Now that we have a working skeleton, let's take its output and start crunching it. Keep in mind that every "password generation forumla" is merely a guess. The examples below are only a sampling of what can be done. There are, obviously many more possibilities and you are encouraged to experiment. But first, let's normalize the output - this way it's going to be consistent before operations are performed on it:
"Pythonect" -> scraper.get_all_employees_by_company_via_linkedin -> string.lower(''.join(_.split()))
The normalization procedure is short and simple: convert the string to lowercase and remove any spaces, and so the output should be now:
As for data manipulation, out of the box (Thanks to The Python Standard Library) we've got itertools and it's combinatoric generators. Let's start by applying itertools.product:
"Pythonect" -> scraper.get_all_employees_by_company_via_linkedin -> string.lower(''.join(_.split())) -> itertools.product(_, repeat=4) -> print
The code above will generate and print every 4 characters password from the letters: i, t, z, k, o, t, l , e, r. However, it won't cover passwords with uppercase letters in it. And so, here's a simple and straightforward implementation of a cycle_uppercase function that cycles the input letters yields a copy of the input with letter in uppercase:
def cycle_uppercase(i):
    s = ''.join(i)
    for idx in xrange(0, len(s)):
        yield s[:idx] + s[idx].upper() + s[idx+1:]

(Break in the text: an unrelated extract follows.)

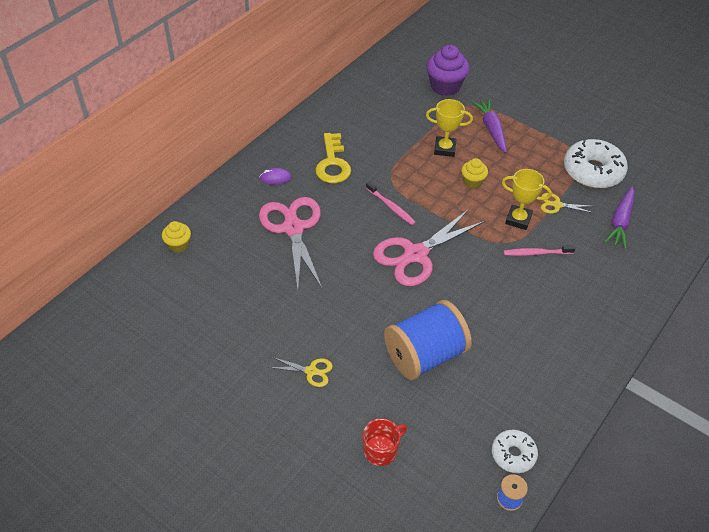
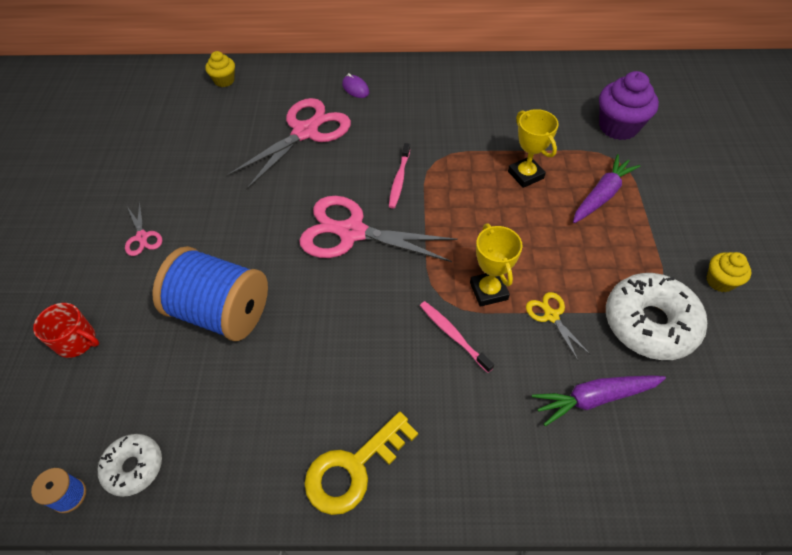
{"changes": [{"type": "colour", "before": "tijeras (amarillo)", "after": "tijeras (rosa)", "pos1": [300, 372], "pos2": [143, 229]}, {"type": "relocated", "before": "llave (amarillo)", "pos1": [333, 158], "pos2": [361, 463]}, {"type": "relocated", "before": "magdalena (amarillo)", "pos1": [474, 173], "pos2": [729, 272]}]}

To use it, save it to a file called itertools2.py, and then simply add it to the Pythonect program after the itertools.product(_, repeat=4) block, as follows:
"Pythonect" -> scraper.get_all_employees_by_company_via_linkedin \
    -> string.lower(''.join(_.split())) \
        -> itertools.product(_, repeat=4) \
            -> itertools2.cycle_uppercase \
                -> print
Now, the program will also cover passwords that include a single uppercase letter in it. Moving on with the data manipulation, sometimes the password might contain symbols that are not found within the scrapped data. In this case, it is necessary to build a generator that will take the input and add symbols to it. Here is a short and simple generator implemented as a Generator Expression:
[_ + postfix for postfix in ['123','!','$']]
To use it, simply add it to the Pythonect program after the itertools2.cycle_uppercase block, as follows:
"Pythonect" -> scraper.get_all_employees_by_company_via_linkedin \
    -> string.lower(''.join(_.split())) \
        -> itertools.product(_, repeat=4) \
            -> itertools2.cycle_uppercase \
                -> [_ + postfix for postfix in ['123','!','$']] \
                    -> print
The result is that now the program adds the strings: '123', '!', and '$' to every generated password, which increases the chances of guessing the user's right password, or not, depends on the password :)

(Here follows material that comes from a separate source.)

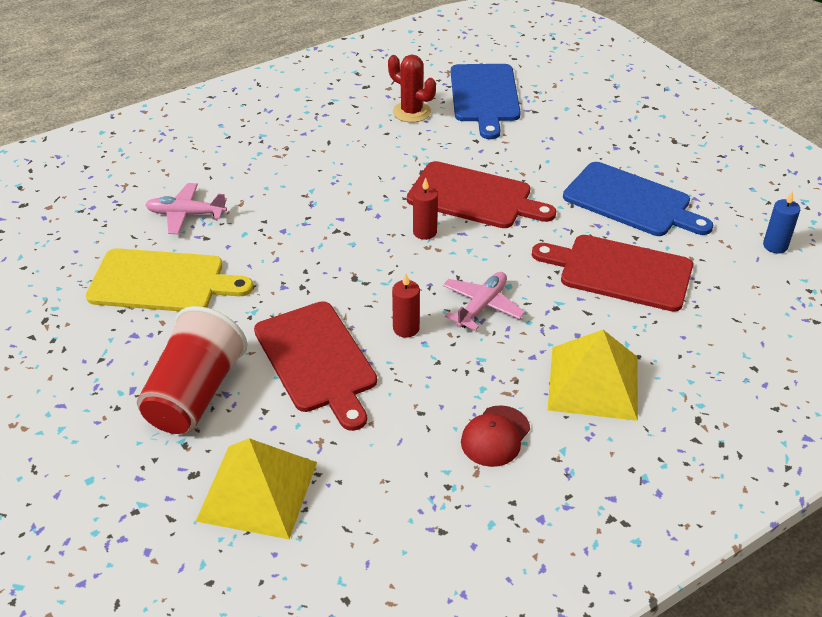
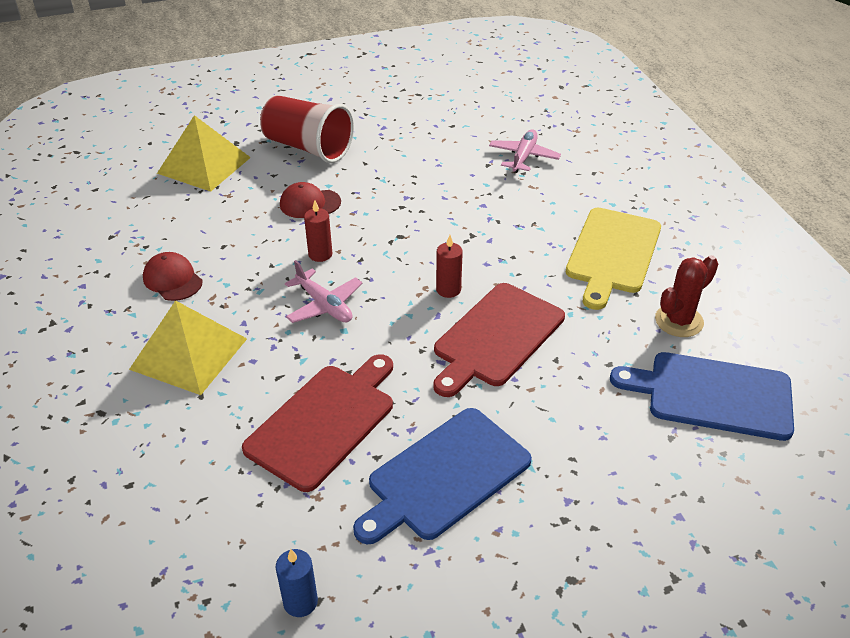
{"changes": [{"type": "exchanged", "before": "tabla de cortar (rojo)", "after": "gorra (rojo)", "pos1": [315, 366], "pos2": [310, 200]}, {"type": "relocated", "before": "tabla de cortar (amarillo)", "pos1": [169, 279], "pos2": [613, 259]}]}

To summarize, it's possible to take OSINT/WEBINT data on a given person or company and use it to generate potential passwords, and it's easy to do with Pythonect. There are, of course, many different ways to manipulate the data into passwords and many programs and filters that can be used. In this aspect, Pythonect being a flow-oriented language makes it easy to experiment and research with different modules and programs in a "plug and play" manner.